• [Task to complete]:
Do these three statements agree with the passage on criticizing science? For each, answer yes or no and quote the passage's deciding words.
1. The writer has been writing about problems with psychology for more than four years.
2. The passage says all science is well done.
3. Phrenology is named as one of the blind alleys science has followed.

• [Passage shown]:

════════════════

I’ve written about problems with psychology (and related research) here for over four years. At times, I’ve gotten the advice—and seen others covering the same issues get the advice—that talking about these failures is anti-science.

In the current social and political landscape, people are increasingly distrustful of institutions. Science is often questioned and dismissed as a flawed source of knowledge. Instead, people often choose to believe in the ideas that best conform to a predefined narrative they want to believe in, or to believe that what is old or familiar must be right—and challenges to that are malicious. On this view, science is a monolithic institution, and, at the same time, a sort of mascot for all rational thought.

Source: A. Danvers
Some scientists suggest criticizing science too publicly undermines trust.
Source: A. Danvers

What this misses is the obvious truth: Specific scientific findings, and specific scientists, can be flawed sources of knowledge. But to zoom out to the overall category of capital-s Science is to miss the fact that science is mixed.

There is very well-done science, and very poorly-done (even fraudulent!) science. There is active debate in science over ideas, and there are big studies whose results can truly change what we understand about the world.

There is the possibility of overturning conventional wisdom with new evidence. There are also written and unwritten rules about what that evidence can look like, however. Truly paradigm-shifting evidence needs to rule out plausible alternatives—including, first and foremost, the plausible alternative that the result came out the way it did due to a quirk of luck. Good scientific training gives a person the skill to sort out what type of evidence is convincing, and what type is itself just choosing to believe the story a researcher wants to believe.

Because the truth is that the dynamics we see playing out in broader society also play out within the arena of science. Powerful, well-connected insiders do get special treatment. (See Simine Vazire’s recent blog post.) People are motivated by the stories they want to hear, which are often stories where “one weird trick” can be used to combat a large, systemic problem. (See the review of “Nudge” on If Books Could Kill, or a previous post I wrote.) And sometimes people make genuine, well-intentioned errors.

What’s supposed to be special about science is that there is the possibility that new evidence really does matter. Old beliefs can be overthrown by people going out and taking careful observations of what’s really going on in the world.

Science doesn’t magically self-correct because the peer review process for vetting articles is perfect, or because research university hiring committees always (or even mostly) get it right when deciding whose career to promote. Science has followed a lot of blind alleys: believing in bloodletting as a medical treatment, believing that fire was caused by the combustion of a mysterious substance called phlogiston, believing in phrenology—that the shape of lumps on your head dictate your character.

════════════════

• [Provided records]:
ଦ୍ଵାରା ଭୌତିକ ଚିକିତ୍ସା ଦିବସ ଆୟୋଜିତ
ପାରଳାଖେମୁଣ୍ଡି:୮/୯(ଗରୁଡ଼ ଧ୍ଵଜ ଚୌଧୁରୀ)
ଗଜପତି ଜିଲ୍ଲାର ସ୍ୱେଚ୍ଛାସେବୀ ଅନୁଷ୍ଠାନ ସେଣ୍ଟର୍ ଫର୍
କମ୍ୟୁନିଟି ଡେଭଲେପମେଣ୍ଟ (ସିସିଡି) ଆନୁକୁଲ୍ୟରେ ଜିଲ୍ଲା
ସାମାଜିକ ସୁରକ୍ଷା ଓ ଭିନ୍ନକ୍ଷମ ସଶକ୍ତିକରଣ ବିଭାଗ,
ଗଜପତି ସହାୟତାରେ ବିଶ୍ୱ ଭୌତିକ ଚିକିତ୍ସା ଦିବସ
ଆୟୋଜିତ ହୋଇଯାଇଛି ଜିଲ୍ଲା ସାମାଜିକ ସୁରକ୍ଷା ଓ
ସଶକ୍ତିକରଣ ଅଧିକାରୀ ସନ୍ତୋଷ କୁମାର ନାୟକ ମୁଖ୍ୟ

════════════════

• [Solution to this task]:
1. Yes: "I’ve written about problems with psychology (and related research) here for over four years."
2. No: "There is very well-done science, and very poorly-done (even fraudulent!) science."
3. Yes: "Science has followed a lot of blind alleys" and "believing in phrenology—that the shape of lumps on your head dictate your character."